Today’s Scripture Reading (August 30,
2012): Psalm 90
And I
realize that that is partly just because I have a western cultural view of
time. A few years ago an ethnic group (African) asked me if they could use the
church to have a meeting for a couple of hours on a Saturday. I have always
felt that the church needs to be utilized, so my answer was yes. But I did have
a conflict. I had a wedding to perform at 11:00 in the morning. The ethnic
group wanted to use the church from 10:30 until 12:30 or 1:00 in the afternoon.

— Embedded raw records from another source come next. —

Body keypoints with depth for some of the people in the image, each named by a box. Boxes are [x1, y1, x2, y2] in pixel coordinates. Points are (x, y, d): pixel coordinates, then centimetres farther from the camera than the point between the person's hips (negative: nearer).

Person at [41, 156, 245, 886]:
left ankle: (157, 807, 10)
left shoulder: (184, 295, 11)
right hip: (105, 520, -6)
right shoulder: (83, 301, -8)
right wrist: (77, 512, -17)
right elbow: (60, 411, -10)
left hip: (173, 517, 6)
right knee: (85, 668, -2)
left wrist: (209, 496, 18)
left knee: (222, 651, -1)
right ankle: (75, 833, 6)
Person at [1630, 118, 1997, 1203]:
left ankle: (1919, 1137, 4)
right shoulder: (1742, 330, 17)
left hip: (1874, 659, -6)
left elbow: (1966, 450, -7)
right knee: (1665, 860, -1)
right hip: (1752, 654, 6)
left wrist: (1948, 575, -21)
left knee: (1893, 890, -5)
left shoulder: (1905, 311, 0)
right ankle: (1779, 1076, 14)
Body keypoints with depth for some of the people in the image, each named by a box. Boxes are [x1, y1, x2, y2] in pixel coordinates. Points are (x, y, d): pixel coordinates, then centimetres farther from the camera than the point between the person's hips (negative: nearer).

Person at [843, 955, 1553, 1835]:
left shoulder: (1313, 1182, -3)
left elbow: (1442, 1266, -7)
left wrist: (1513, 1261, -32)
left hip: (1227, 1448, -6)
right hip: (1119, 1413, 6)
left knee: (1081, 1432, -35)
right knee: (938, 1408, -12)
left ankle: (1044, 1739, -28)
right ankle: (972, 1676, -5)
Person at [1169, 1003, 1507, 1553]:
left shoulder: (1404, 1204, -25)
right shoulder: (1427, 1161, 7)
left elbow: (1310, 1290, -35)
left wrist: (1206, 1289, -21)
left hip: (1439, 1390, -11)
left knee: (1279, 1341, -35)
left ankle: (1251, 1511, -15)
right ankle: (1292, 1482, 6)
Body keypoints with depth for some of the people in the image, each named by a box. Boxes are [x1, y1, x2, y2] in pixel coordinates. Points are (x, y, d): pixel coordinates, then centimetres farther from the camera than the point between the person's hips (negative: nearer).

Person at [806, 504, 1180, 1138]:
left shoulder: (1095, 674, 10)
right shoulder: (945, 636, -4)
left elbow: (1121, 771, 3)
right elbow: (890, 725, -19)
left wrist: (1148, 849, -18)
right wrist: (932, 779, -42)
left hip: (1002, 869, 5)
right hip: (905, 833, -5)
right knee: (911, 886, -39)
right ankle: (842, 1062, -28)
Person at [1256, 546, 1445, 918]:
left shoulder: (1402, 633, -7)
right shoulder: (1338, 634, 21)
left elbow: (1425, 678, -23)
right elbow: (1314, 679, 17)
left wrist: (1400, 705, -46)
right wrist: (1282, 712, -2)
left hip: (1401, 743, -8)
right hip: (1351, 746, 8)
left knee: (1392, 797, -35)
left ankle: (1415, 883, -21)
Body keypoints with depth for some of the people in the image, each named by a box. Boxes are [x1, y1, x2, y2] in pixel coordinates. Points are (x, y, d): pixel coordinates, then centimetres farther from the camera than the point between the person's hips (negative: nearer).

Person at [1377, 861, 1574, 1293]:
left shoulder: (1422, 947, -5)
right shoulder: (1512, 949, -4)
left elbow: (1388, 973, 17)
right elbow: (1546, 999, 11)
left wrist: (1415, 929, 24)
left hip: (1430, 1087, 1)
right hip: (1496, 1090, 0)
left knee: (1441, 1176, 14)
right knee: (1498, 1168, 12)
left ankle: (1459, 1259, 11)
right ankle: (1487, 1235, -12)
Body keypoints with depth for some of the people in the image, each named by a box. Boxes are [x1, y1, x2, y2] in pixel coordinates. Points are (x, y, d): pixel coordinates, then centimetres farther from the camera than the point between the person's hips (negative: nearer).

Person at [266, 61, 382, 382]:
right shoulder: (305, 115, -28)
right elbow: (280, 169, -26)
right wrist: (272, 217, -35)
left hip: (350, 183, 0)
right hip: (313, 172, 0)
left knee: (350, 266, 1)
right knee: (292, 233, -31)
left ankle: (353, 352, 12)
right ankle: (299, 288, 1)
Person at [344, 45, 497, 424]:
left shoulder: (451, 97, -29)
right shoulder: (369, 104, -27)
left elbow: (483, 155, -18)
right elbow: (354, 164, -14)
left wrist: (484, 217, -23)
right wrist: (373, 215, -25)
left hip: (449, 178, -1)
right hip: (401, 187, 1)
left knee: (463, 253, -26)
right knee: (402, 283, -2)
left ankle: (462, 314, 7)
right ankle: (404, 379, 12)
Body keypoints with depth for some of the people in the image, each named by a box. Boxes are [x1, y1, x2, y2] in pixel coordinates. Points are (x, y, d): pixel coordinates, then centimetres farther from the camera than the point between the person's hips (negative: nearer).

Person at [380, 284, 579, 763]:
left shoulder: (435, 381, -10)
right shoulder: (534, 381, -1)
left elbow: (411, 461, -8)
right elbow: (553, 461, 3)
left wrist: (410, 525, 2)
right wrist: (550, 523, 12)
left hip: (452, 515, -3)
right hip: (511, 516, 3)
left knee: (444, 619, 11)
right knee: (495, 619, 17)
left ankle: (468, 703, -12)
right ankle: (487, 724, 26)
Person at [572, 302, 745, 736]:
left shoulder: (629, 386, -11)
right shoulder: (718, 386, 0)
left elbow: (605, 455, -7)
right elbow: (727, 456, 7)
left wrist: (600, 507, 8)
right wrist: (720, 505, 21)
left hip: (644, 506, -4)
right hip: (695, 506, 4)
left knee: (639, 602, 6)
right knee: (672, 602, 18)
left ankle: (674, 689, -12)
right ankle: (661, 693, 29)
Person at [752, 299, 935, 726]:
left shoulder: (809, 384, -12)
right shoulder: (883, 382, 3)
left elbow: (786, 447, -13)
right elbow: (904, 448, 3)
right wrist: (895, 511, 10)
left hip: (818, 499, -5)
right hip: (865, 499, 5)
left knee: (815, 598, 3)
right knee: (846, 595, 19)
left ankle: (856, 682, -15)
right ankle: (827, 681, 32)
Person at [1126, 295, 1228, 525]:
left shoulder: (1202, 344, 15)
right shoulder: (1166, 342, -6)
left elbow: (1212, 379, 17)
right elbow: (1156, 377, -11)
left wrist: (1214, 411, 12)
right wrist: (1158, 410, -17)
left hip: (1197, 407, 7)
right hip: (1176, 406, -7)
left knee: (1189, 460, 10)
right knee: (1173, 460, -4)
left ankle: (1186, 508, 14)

So I told them about the wedding but we booked a room on the lower level of the
church that would not interfere with the wedding and its guests.
The Saturday
came and at 10:30, the group still had not arrived. The wedding guests had
started to arrive and then finally the wedding ceremony started (late because
weddings always seem to be late – most often because the wedding party wants to
wait until Aunt Sally arrives and apparently she did not know when the wedding
was supposed to start) and still the group had not arrived. The wedding ended
and the guest left and I was had settled down in my office to get some work
done before the reception began, and then the first few people from the meeting
started to arrive at the door. By about 1:30, most of the participants had
arrived and the meeting had started. But now I had another problem. I had a reception
to go to, and this meeting, which was just getting started, was supposed to be
over. A couple of hours into the meeting I went down to the room to tell them
that I had to leave and that I was going to lock the door, but if they could
just pull the door shut and make sure it was latched when they left, I would
appreciate it.
At 9:00 that
night I came back to the church to arm the alarm system, and the parking lot
was full and the meeting was still going on. (It ended at about 1:30 in the
morning, twelve hours after it had begun.) The problem was that my Western definition
of time conflicted with their African definition.
I have a problem
when we try to put God on a time schedule of our own devising. I do not believe
that God does not understand time, but I do think that his understanding is
different from ours. And sometime we even try to put God’s version of time in
our own concrete terms, after all, a day to the God is like thousand years to
us, but even that is not quite right. I think God understands my African
friends better than I do, and just maybe his definition is closer to their
definition than it is to mine. When we sing the old chorus “In His Time” what
we are saying is that God moves when he sees fit. And he will finish his work
when the job is done. And for Western minds like mine, I know that is tough –
but it is his promise. And that is a promise that we can depend on.